Песня летит над планетой!.. я-яа!..
Куба!
Любовь моя!..
Песнь интернационального патриотизма
Жрать охота – сил нет…
Я сижу
Шесть кроватей в комнате, шесть молодых, полных природных соков тел. Дрочат спросонок как попало. Иногда койки ритмично скрипят в унисон. А иной раз в спящей комнате повисает долгая тишина… потом в левом углу возле большого окна начинается вдруг яростный скрип, с долгими междометиями пауз. Это Валера, самый старший из нас – широкоплечий, невысокого роста ефрейтор. Уже бывший, понятно. А ныне студент нашего славного Первого Медицинского имени академика Павлова. Он у нас в комнате единственный после армии. Оно и заметно сразу же – бывалый, повидавший виды, уверенный в себе парень. Не то что, скажем, я… хоть и я малость постарше других ребят, успел после школы и поступить в институт, и бросить его, и пообтереться слегка в геофизической экспедиции, среди пыльных пространств и балок Ставрополья, в компании разного сомнительного народца, отдыхавшего в нашей сейсмопартии от назойливых визитов милиции и прочих радостей городского существования, среди кумачовых транспарантов с призывами обогнать Америку по мясу, шерсти и молоку, и плакатов, с которых смотрит на всех проходящих граждан обманчиво-ласковый вечно живой, да приветливо делает всем нам ручкой: мол, верной дорогой идёте, товарищи!

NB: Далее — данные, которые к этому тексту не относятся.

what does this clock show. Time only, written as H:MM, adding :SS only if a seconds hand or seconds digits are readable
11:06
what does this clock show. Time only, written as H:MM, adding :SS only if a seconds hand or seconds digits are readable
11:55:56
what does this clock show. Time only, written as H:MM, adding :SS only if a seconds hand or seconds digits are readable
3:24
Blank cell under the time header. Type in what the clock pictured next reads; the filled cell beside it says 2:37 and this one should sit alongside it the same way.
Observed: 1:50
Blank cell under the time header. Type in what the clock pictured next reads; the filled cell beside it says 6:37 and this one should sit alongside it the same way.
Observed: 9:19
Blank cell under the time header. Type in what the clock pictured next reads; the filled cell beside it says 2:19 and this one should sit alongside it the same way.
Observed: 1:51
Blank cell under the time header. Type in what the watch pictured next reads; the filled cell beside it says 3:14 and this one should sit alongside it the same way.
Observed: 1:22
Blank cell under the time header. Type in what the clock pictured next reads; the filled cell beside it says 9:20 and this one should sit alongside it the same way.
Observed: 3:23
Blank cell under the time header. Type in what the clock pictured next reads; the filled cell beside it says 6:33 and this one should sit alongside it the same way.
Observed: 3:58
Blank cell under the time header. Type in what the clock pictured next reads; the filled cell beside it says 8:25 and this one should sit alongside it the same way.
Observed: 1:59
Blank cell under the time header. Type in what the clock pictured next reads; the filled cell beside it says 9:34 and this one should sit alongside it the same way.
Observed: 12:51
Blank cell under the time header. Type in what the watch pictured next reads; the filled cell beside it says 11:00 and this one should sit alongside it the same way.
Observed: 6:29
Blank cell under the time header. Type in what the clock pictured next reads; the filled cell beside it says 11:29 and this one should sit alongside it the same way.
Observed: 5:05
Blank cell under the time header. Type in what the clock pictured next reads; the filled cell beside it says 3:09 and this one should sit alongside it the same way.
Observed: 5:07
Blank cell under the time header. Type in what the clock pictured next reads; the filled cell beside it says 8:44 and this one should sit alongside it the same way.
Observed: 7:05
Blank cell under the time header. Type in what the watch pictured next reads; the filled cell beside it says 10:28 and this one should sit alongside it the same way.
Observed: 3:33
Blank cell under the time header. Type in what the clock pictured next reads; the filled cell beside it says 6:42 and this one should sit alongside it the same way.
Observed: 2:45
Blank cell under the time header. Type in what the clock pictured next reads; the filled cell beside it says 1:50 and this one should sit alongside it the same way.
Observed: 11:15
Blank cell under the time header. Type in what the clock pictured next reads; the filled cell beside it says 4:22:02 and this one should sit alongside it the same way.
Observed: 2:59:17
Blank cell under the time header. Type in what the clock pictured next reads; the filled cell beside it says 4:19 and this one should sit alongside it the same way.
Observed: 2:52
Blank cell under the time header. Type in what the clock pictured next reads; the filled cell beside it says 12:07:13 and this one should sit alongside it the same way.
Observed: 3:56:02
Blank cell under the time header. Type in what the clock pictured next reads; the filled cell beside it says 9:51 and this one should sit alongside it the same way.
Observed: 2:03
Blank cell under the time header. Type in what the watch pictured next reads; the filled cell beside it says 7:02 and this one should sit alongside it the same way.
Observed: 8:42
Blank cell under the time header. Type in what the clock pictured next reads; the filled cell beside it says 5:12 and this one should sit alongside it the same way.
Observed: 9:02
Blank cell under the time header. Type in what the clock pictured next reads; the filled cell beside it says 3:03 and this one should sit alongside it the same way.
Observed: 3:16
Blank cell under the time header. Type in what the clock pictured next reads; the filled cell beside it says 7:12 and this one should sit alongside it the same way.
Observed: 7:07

А товарищи эти, которые со мной в экспедицию затесались – алкаши, мелкие воры между отсидками да бляди, которым уже в паспорте некуда и блямбу поставить. Хоть на лоб…
Побыл я там недолго, конечно – маменькины сынки в таких компаниях как бельмо на глазу для всех остальных. И это в краях, где почти у каждого долговременного обитателя и так по бельму или двум: уж очень там пыльно и ветренно, в Ставрополье. По ночам кого-то у нас в партии всегда оставляли дежурить в поле, у растянутой чуть не на километр косы, подготовленной для прострела профиля. Там, в косе, сотни метров сплетённых в толстый жгут проводов, что идут от заложенных в скважины чушек-приёмников к сейсмостанции, смонтированной на грузовом фургоне. Неровен час, погонит какой придурок-пастух своих коров на закате через наш профиль, и порвут-порежут они копытами тонкие чёрные провода. Или, того хуже – позарится один из местных сельских пропойц на наше добро и полезет ночью отрезать себе для хозяйства сотню-другую метров государственного, ничейного стало быть, добра.
Оставили как-то раз в ночном дозоре Варьку, сдобную молодуху с кормой как у сорокопушечного фрегата, и коровьими с поволокой глазами. У меня, замученного онанизмом девственника, на неё давно и застенчиво стоял, и она, лярва, распрекрасно это понимала.
Когда все остальные наши коллеги отошли подальше в направлении жилых вагончиков сейсмопартии, еле видневшихся в паре километров за балкой, Варька глянула долгим бесстыжим взором мне в лицо и сказала, будто сама себе:
Ох… и скушно и страшновато целу ночь тут одной торчать-то… хоть бы кто был для компании…
Ёкнуло у меня под ложечкой и перехватило дыхание.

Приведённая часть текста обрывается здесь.